There was some debate on the powers of the Minister to issue policy directions to the council. This provision, which is not unique to this legislation, is necessary in that the council is required to undertake its role within the overall context of public policy. It is important the Minister should be able to give direction in public policy matters, for example, in the area of medical education and training. This section is qualified in several ways. The Minister may not issue such directions in respect of ethical guidance matters, complaints, inquiries and sanctions. In addition, any such policy directions may not be construed to prevent the council from performing its statutory functions. Concerns expressed that the section would allow a Minister to deflect the council from doing its statutory duty are therefore unfounded.
Senators Tuffy and Lydon raised the matter of the standard practice of the prevention of Oireachtas Members from membership of the council. This is a matter I discussed with the Minister last week. She has agreed to have the matter discussed at Cabinet with a view to establishing a commission to decide on what committees are appropriate for local authority members or Oireachtas Members. It is clear there are some committees on which elected members could serve a useful role while there are other committees where it might be preferable for membership to comprise non-elected persons. I take the point made by a number of Members that this almost paints local authorities in a poor light but that is not what any of us in this House would want to do.

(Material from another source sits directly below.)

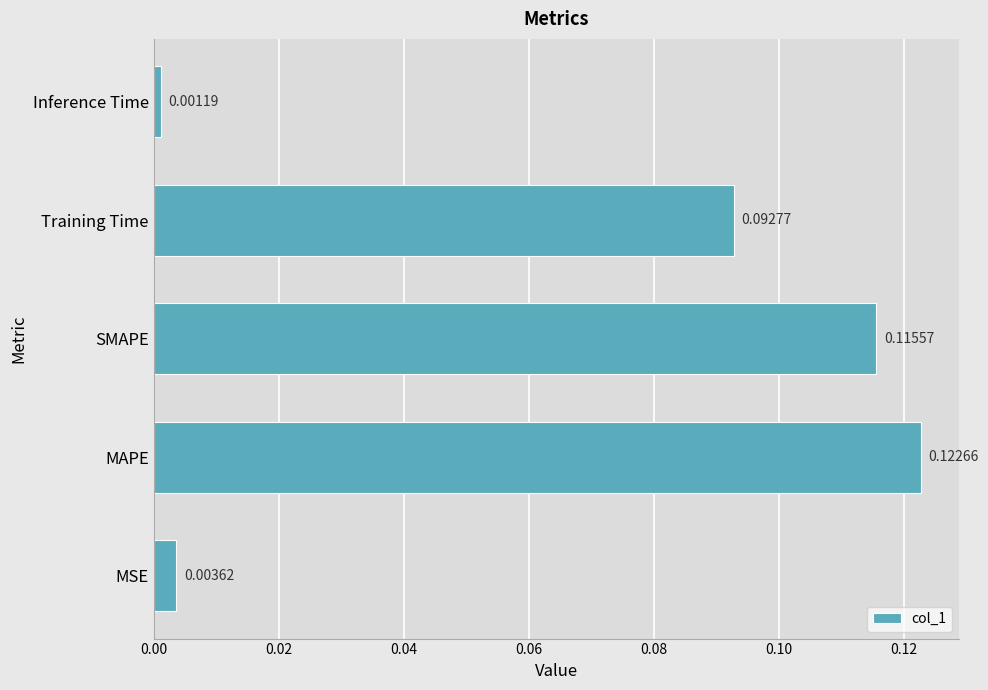

Rank the categories by value from highest to lowest.

MAPE, SMAPE, Training Time, MSE, Inference Time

Senator Quinn raised the issue of competence assurance. The introduction of a formal system for the maintenance of professional competence is new under this legislation and to the medical profession. While the Bill does not lay down in specific terms what each medical practitioner will have to do, it requires each individual to comply with the rules which will be set out by the Medical Council. With the introduction of any system, we must allow for flexibility to make changes over time with the benefit of experience as to what works and what needs to be adapted. There are many stakeholders involved in ensuring that this can take place. The Medical Council, as the competency regulatory authority for the medical profession, will take the lead and employers, including the HSE, will play their play. Individual doctors will have different individual needs, which must be addressed also.
Senator Cox raised the issue of funding. We have ensured that the Bill contains certain provisions which will allow funding for the administration of competence assurance structures and other matters to be provided for the Medical Council. While the council will continue to be funded in the main by the medical profession through the payment of registration fees, we recognise that the State must also share the burden of the costs involved in such issues. We consider that these costs will be offset in this case by the benefits of the quality assurance of the competence of medical practitioners.
A White Paper on future regulation of health professionals was published recently in Britain. It proposes that all health regulatory bodies should have, as a minimum, equality between lay and professional members. This would also include the UK General Medical Council. Therefore, we are not out of sync with our neighbours in what we are proposing in this legislation. While there might be resistance to it from certain quarters, by and large I believe it will be well received throughout the country and it will give us a better health service, which is what we are all working towards.
I thank the Members for their contributions. It is always nice to listen to them, some were from Members with medical experience but each Member brought their own experience to bear in his or her contribution. I thank them for the sincerity of their contributions. Go raibh míle maith agaibh go léir.